The PSA score can be effected by many factors. An infection can make it higher. If you had sex three days before the blood test was done, that will make it higher. Some doctors are backing off on using PSA as a reason for calling for biopsies. Others are using it as a scare tactic to get men to have more biopsies. My personal opinion is that some of those doctors are using it as a revenue function for their practices.
I have had two biopsies that have come up negative. The trouble with the biopsy is that it is not a risk free procedure. It is painful and the after affects are difficult. I had one doctor, whom I shall call “the butcher”, do one on me. I ended up in the emergency room twice. He didn’t gave a rat’s tail about me. All he did was look at PSA scores, say “biopsy” on a regular basis and tell you that you probably had prostate cancer and were going die if you didn’t get it. That’s the way that guy practiced medicine.
Now I have a doctor who looks at treads and is willing to discuss the situation with me. That is the more reasonable approach.
A PSA score of 20 is high. The situation needs to be watched, but does not necessarily mean dire results. It is just a tool, nothing more.
My brother ran a PSA of 14 regularly.
At first, his urologist did a biopsy after my brother had PSA’s in the 14’s, over a period of a year.

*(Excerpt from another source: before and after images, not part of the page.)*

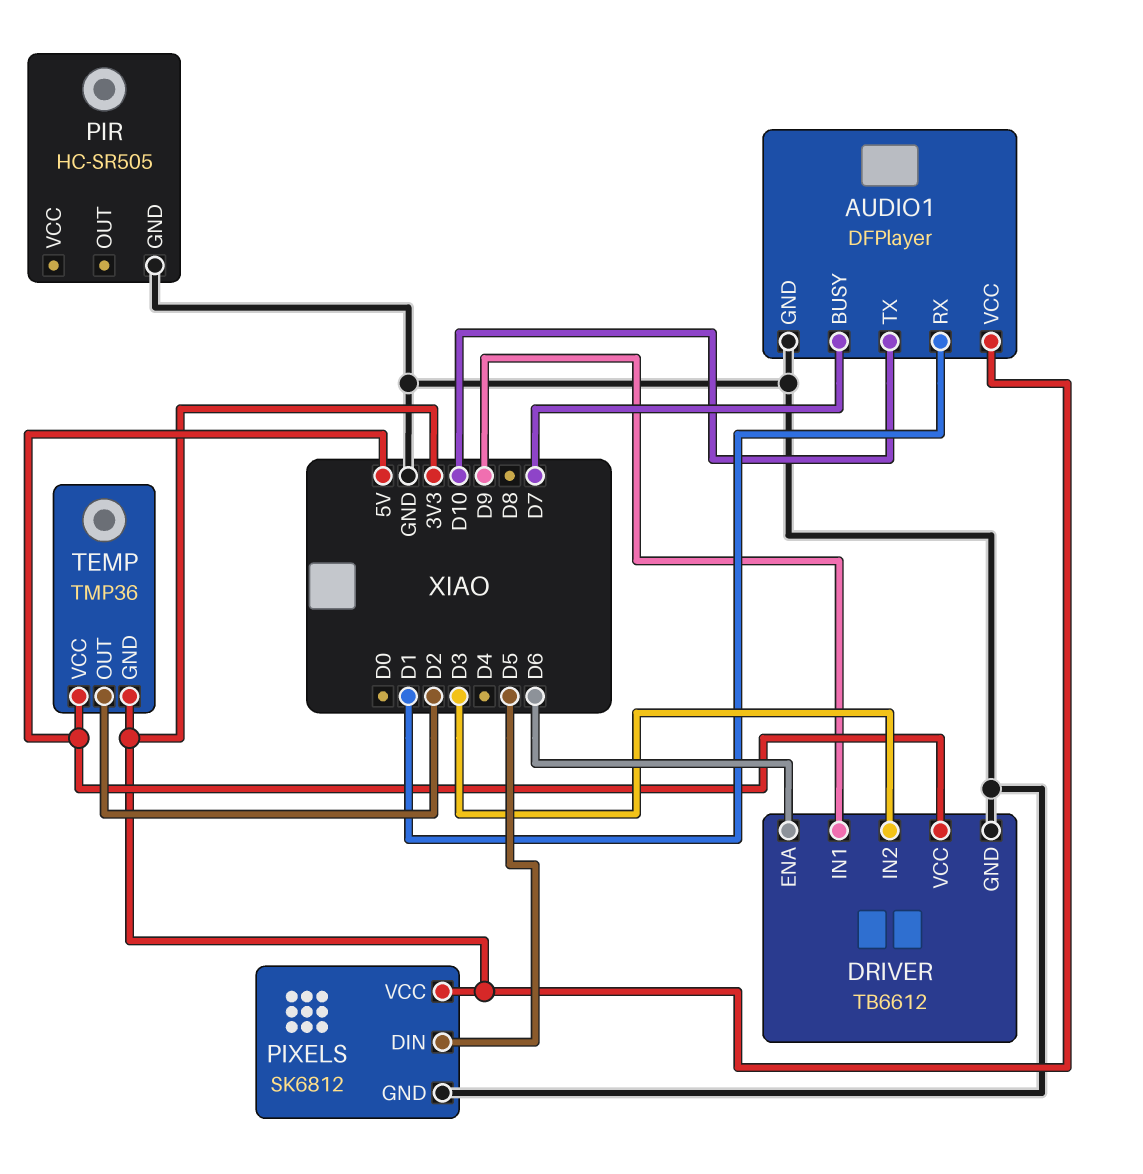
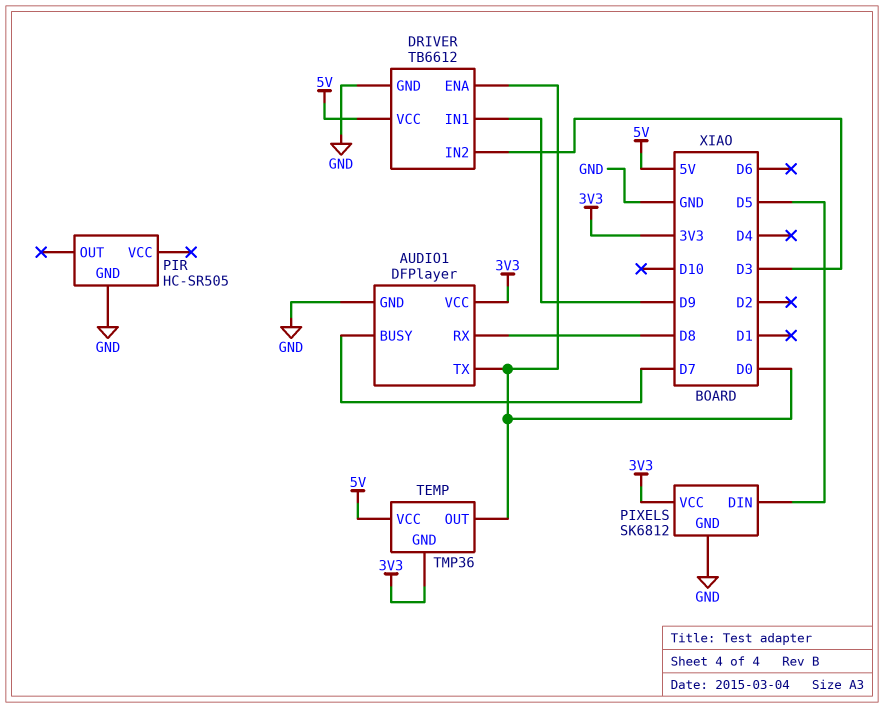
AUDIO1 pin RX: D1 -> D8
AUDIO1 pin TX: D10 -> D0
DRIVER pin ENA: D6 -> D0
TEMP pin OUT: D2 -> D0

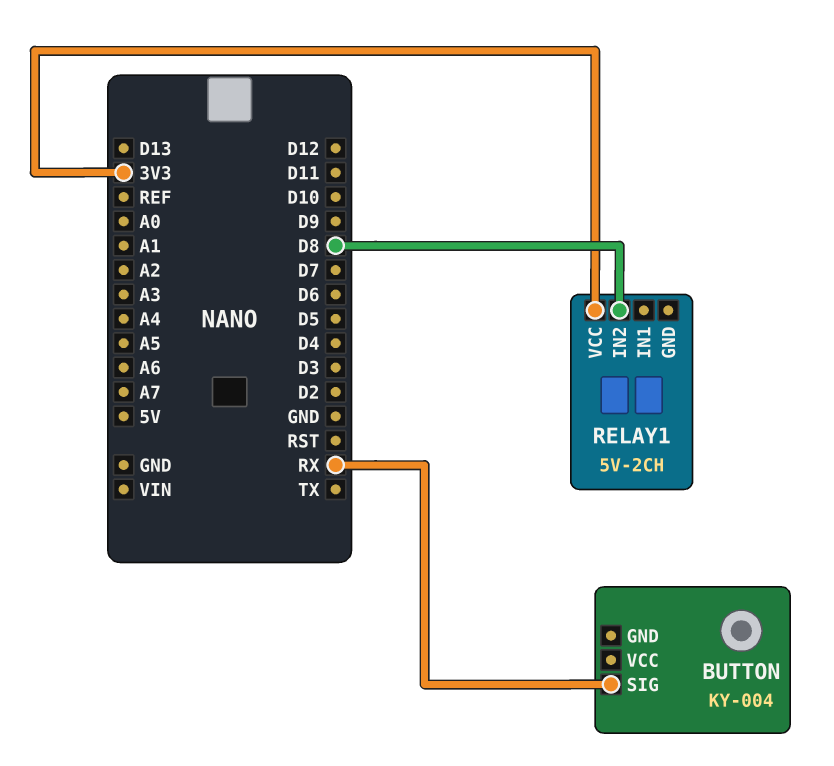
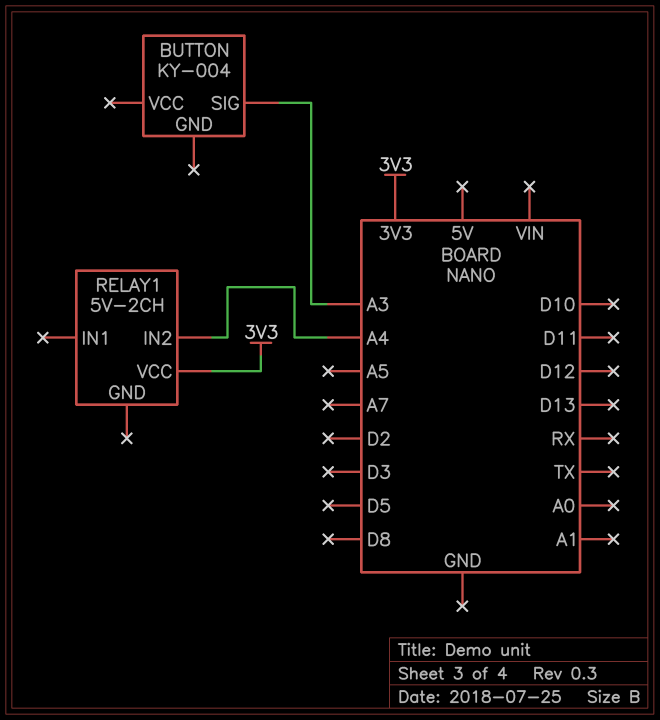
BUTTON pin SIG: RX -> A3
RELAY1 pin IN2: D8 -> A4

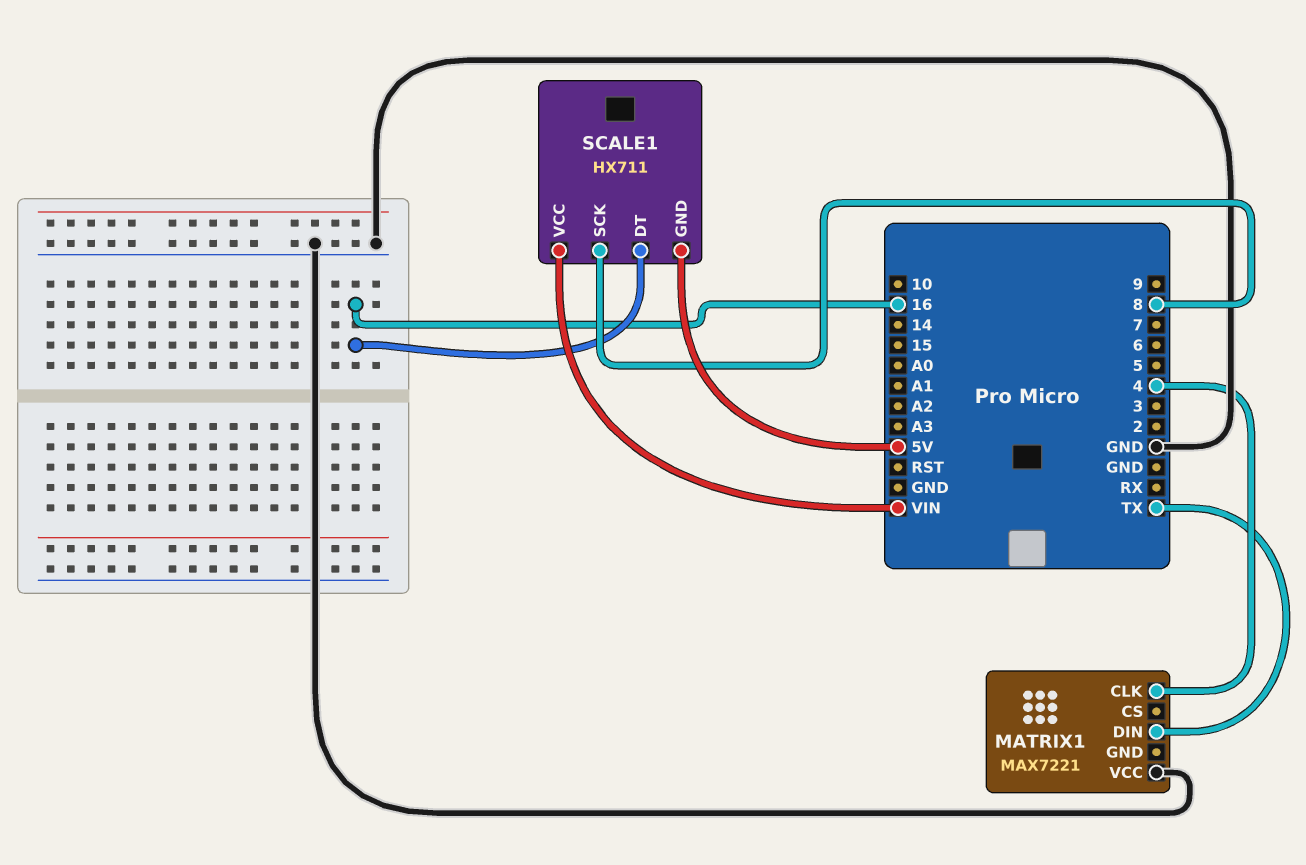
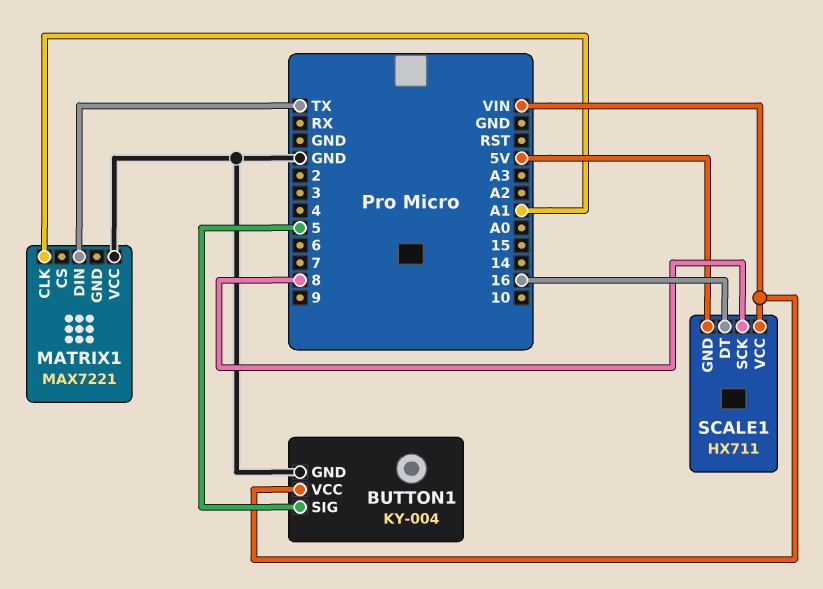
BUTTON1: none -> KY-004
BUTTON1 pin GND: none -> GND
BUTTON1 pin SIG: none -> 5
BUTTON1 pin VCC: none -> VIN
MATRIX1 pin CLK: 4 -> A1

That first biopsy showed nothing wrong, but my brother continued PSA’s in the 14’s. So, after several repeat PSA tests, the urologist did another biopsy. Clear again.
Rinse, repeat, 'till my brother’s prostate was like swiss cheese.
Finally, the urologist decided that unless my brother’s PSA rose significantly above 14, there was no need for any more biopsies.
He still runs a 14 or so, has a PSA test now and then, but NO MORE biopsies . . . WITH the urologist’s approval.
My son’s PSA test has been postponed until September 7th. I don’t know why yet.